Während Muskelverletzungen am ersten Tag nach der Verletzung zu einer Verringerung der Doppelbrechungsintensität führen, führt die erfolgreiche Regeneration des Muskels zu einer erhöhten Doppelbrechung innerhalb derselben Region. Es ist auch bemerkenswert, dass, während Wildtyplarven aufgrund einer normalen Muskelstrukturierung eine gleichmäßige Doppelbrechungsintensität aufweisen, die Doppelbrechungsintensität im Muskel von Lama2-Knockout-Larven ungleichmäßig und sehr sporadisch ist, wahrscheinlich aufgrund einer verminderten Muskelintegrität. Wie beobachtet, zeigen sowohl Wildtyp- als auch Lama2-defiziente Larven eine signifikant erhöhte Doppelbrechungsintensität in der Wundstelle drei Tage nach der Verletzung im Vergleich zu einem Tag nach der Verletzung, was darauf hindeutet, dass sich der Muskel regeneriert hat.

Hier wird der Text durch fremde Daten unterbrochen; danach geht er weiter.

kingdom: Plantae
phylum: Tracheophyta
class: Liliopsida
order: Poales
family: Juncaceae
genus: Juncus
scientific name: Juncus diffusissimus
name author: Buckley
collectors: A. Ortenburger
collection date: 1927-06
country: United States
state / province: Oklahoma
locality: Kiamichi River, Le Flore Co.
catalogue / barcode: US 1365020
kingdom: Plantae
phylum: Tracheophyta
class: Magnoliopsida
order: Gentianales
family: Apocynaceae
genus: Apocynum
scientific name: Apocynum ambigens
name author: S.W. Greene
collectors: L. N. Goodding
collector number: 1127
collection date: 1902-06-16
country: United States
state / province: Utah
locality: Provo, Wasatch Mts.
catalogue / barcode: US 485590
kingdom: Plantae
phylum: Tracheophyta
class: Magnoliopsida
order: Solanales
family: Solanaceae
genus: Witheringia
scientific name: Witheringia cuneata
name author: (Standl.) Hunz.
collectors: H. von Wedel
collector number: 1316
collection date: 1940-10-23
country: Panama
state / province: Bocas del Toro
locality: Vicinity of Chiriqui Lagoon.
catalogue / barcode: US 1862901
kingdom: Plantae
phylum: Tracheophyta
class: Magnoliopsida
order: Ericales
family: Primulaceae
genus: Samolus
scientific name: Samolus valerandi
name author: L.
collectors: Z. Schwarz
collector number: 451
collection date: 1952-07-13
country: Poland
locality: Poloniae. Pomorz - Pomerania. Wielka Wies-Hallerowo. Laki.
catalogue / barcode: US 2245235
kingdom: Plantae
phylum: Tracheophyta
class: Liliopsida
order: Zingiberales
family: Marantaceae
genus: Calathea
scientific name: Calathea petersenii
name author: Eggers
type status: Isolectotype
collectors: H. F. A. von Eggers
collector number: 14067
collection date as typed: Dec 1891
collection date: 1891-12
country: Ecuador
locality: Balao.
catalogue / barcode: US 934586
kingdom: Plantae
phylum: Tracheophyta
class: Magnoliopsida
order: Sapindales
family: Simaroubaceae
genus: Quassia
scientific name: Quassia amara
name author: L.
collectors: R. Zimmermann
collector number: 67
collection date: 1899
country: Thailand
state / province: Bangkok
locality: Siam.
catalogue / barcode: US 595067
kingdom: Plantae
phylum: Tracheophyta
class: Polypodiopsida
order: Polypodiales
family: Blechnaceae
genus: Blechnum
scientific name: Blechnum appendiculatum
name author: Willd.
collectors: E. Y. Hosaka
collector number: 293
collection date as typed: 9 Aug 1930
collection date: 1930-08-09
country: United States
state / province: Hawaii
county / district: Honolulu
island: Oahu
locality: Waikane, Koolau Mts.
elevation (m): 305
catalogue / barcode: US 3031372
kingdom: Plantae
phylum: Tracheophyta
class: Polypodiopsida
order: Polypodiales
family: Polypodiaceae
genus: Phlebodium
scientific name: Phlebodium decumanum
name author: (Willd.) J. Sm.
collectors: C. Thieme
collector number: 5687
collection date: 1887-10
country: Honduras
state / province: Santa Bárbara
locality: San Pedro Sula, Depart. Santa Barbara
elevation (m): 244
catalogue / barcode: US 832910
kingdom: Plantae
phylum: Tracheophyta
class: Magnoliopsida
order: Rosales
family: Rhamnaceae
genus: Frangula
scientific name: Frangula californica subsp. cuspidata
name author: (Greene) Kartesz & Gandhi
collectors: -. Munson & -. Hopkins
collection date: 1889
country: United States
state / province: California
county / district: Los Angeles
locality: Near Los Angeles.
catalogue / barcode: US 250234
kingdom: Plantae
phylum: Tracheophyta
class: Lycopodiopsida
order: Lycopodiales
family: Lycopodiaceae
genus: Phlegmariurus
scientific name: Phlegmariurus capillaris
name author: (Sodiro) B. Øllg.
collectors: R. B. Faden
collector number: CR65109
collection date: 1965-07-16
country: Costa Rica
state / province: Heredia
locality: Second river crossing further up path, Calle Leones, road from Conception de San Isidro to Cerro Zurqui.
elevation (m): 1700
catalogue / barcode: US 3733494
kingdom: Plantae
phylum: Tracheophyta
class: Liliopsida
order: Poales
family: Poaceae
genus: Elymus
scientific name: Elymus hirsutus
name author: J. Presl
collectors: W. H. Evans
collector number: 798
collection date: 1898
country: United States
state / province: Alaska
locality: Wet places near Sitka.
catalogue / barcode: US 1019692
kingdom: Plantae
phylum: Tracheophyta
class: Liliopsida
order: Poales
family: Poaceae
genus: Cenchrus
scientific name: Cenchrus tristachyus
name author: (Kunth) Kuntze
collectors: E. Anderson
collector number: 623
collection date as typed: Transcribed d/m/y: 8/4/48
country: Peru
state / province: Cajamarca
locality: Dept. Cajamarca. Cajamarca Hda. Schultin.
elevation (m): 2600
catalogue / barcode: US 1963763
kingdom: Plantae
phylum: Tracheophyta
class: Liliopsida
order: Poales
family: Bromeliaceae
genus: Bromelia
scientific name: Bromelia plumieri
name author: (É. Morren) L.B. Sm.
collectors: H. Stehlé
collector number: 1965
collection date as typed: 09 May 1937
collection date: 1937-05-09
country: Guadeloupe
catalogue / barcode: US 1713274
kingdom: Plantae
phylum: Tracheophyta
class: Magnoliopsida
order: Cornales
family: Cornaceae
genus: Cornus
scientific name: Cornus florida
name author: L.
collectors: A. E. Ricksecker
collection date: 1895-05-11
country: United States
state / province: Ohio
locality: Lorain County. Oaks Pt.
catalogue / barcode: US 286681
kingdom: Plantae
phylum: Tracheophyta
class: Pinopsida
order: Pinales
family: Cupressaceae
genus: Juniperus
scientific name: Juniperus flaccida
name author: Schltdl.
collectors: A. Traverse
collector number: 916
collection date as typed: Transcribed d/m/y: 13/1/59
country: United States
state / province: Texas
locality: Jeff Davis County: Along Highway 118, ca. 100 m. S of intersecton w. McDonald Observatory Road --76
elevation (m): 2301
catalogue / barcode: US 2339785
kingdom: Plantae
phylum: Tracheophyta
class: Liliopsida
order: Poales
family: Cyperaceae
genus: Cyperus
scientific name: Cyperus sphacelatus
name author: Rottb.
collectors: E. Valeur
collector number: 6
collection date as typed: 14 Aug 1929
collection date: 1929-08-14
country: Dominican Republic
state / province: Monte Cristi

Die Bestimmung des regenerativen Index zeigt, dass Lama2-defiziente Larven im Vergleich zu Wildtyptieren eine auffällige Zunahme der Muskelregeneration aufweisen. Während dieses Protokoll es uns ermöglicht, Veränderungen in der Regenerationsfähigkeit des Muskels in Modellen von Muskelerkrankungen zu identifizieren, müssen nachgeschaltete zelluläre und molekulare Analysen durchgeführt werden, um die Mechanismen zu identifizieren, die für die beobachteten Veränderungen verantwortlich sind. Mit dieser Methode konnten wir feststellen, wie eine beeinträchtigte Muskelstammzellfunktion und eine Beeinträchtigung der damit verbundenen Nischenelemente zur Pathogenese von Muskelerkrankungen beiträgt, so dass wir neue Krankheitsmechanismen identifizieren können.